A primeira-ministra moçambicana, Benvinda Levi, alertou esta quarta-feira para os riscos da desinformação digital, incluindo conteúdos manipulados digitalmente (deepfakes), na integridade eleitoral, defendendo simultaneamente o recurso à Inteligência Artificial para reforçar a administração dos processos eleitorais.
“Estes fenómenos exigem que os nossos países tenham instituições eleitorais cada vez mais preparadas, profissionalizadas e resilientes”, disse a primeira-ministra, em Maputo, na abertura da reunião do Comité Executivo do Fórum das Comissões Eleitorais dos Países da SADC (ECF-SADC).
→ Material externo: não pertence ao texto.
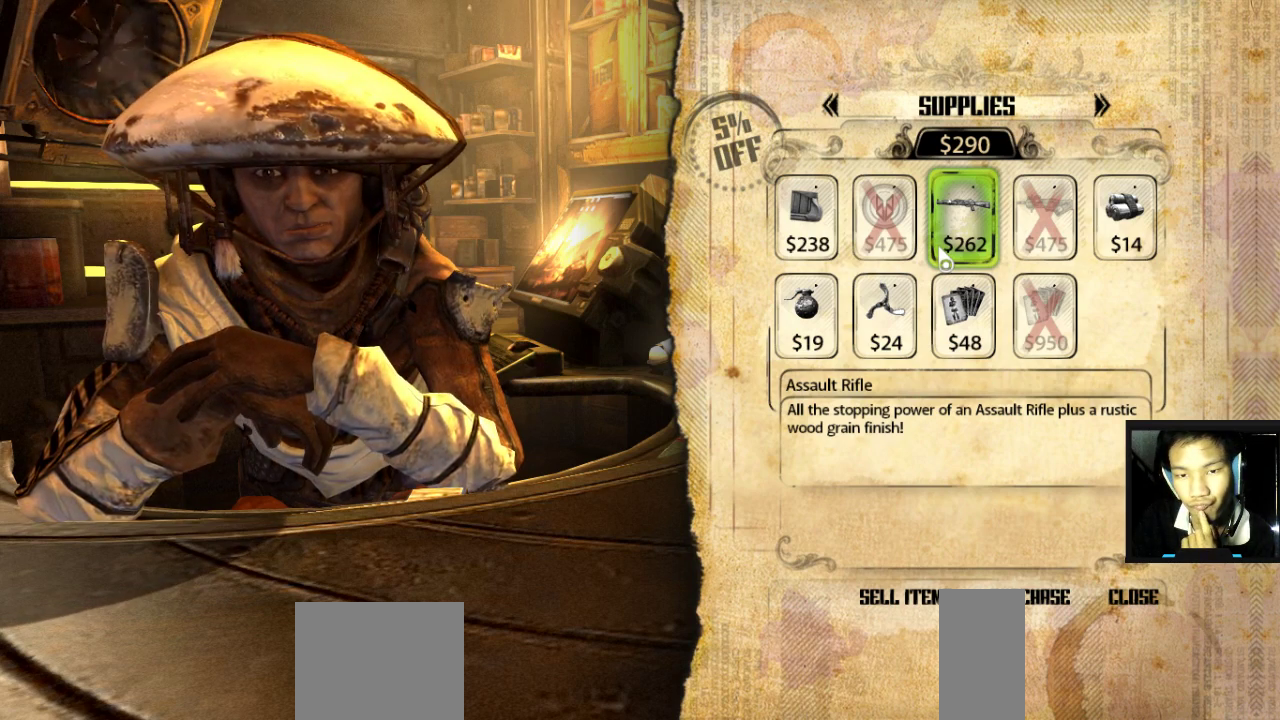
{"keys": [], "mouse": [], "mouse_move": "still", "events": []}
Defendendo o reforço das capacidades técnicas e operacionais dos órgãos de administração eleitoral da região, Maria Benvinda Levi afirmou que as democracias enfrentam atualmente “desinformação, manipulação digital e a rápida evolução tecnológica”, bem como uma crescente exigência dos cidadãos por “maior transparência, inclusão e responsabilização”.
Ao abordar o impacto das novas tecnologias nos processos democráticos, a governante afirmou que a Inteligência Artificial está a transformar a forma como as instituições públicas “planeiam, gerem informação e prestam serviços aos cidadãos”.
Apontou que estas ferramentas podem “aumentar a eficiência administrativa”, bem como “apoiar a gestão dos registos eleitorais”, “melhorar a comunicação com os eleitores” ou “reforçar” a análise de dados e “facilitar a identificação atempada de irregularidades operacionais”.
Para a governante, estas podem igualmente apoiar a monitorização de fenómenos de desinformação, manipulação digital e disseminação de conteúdos falsos que afetam os processos democráticos. Contudo, advertiu que “as mesmas tecnologias que podem apoiar a democracia podem também ser utilizadas para a fragilizar”.
A primeira-ministra apontou como riscos concretos a proliferação de conteúdos manipulados digitalmente (deepfakes), campanhas automatizadas de desinformação, a microssegmentação política abusiva e a utilização indevida de dados pessoais, considerando que constituem ameaças à integridade eleitoral e à confiança nas instituições.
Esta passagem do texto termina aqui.